- **MATERIAL FOR THE TASK**:
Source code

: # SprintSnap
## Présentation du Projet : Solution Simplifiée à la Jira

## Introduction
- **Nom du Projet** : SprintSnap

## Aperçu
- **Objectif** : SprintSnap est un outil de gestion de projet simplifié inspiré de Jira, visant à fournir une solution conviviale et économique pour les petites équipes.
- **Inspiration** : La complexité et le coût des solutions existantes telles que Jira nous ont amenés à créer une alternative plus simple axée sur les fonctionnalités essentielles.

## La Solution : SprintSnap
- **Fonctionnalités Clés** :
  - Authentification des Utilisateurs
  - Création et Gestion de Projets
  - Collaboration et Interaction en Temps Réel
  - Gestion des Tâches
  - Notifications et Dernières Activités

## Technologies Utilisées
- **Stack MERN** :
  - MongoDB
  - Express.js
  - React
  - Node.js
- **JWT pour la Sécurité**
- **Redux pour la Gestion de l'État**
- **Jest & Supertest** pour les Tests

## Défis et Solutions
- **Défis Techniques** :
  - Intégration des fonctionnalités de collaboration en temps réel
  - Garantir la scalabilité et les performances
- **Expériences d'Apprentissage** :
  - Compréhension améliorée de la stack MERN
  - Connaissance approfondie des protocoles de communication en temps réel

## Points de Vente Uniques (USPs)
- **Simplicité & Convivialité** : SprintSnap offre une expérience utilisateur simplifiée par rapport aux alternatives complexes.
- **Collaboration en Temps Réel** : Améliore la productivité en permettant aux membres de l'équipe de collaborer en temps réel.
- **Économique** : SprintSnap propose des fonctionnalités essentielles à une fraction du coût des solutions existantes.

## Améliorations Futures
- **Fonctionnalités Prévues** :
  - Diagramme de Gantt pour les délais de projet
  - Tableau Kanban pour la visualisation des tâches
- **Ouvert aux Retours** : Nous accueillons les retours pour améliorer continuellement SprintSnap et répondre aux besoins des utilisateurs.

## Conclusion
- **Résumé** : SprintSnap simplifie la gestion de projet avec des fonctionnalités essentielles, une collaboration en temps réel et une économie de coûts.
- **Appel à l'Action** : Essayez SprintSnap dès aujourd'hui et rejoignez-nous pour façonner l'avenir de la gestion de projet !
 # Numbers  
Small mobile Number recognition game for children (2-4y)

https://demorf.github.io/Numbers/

- **PROBLEM**:
Return all the records above verbatim, keeping every line in its original order.

- **OUTPUT FOR THIS EXERCISE**:
Source code

: # SprintSnap
## Présentation du Projet : Solution Simplifiée à la Jira

## Introduction
- **Nom du Projet** : SprintSnap

## Aperçu
- **Objectif** : SprintSnap est un outil de gestion de projet simplifié inspiré de Jira, visant à fournir une solution conviviale et économique pour les petites équipes.
- **Inspiration** : La complexité et le coût des solutions existantes telles que Jira nous ont amenés à créer une alternative plus simple axée sur les fonctionnalités essentielles.

## La Solution : SprintSnap
- **Fonctionnalités Clés** :
  - Authentification des Utilisateurs
  - Création et Gestion de Projets
  - Collaboration et Interaction en Temps Réel
  - Gestion des Tâches
  - Notifications et Dernières Activités

## Technologies Utilisées
- **Stack MERN** :
  - MongoDB
  - Express.js
  - React
  - Node.js
- **JWT pour la Sécurité**
- **Redux pour la Gestion de l'État**
- **Jest & Supertest** pour les Tests

## Défis et Solutions
- **Défis Techniques** :
  - Intégration des fonctionnalités de collaboration en temps réel
  - Garantir la scalabilité et les performances
- **Expériences d'Apprentissage** :
  - Compréhension améliorée de la stack MERN
  - Connaissance approfondie des protocoles de communication en temps réel

## Points de Vente Uniques (USPs)
- **Simplicité & Convivialité** : SprintSnap offre une expérience utilisateur simplifiée par rapport aux alternatives complexes.
- **Collaboration en Temps Réel** : Améliore la productivité en permettant aux membres de l'équipe de collaborer en temps réel.
- **Économique** : SprintSnap propose des fonctionnalités essentielles à une fraction du coût des solutions existantes.

## Améliorations Futures
- **Fonctionnalités Prévues** :
  - Diagramme de Gantt pour les délais de projet
  - Tableau Kanban pour la visualisation des tâches
- **Ouvert aux Retours** : Nous accueillons les retours pour améliorer continuellement SprintSnap et répondre aux besoins des utilisateurs.

## Conclusion
- **Résumé** : SprintSnap simplifie la gestion de projet avec des fonctionnalités essentielles, une collaboration en temps réel et une économie de coûts.
- **Appel à l'Action** : Essayez SprintSnap dès aujourd'hui et rejoignez-nous pour façonner l'avenir de la gestion de projet !
 # Numbers  
Small mobile Number recognition game for children (2-4y)

https://demorf.github.io/Numbers/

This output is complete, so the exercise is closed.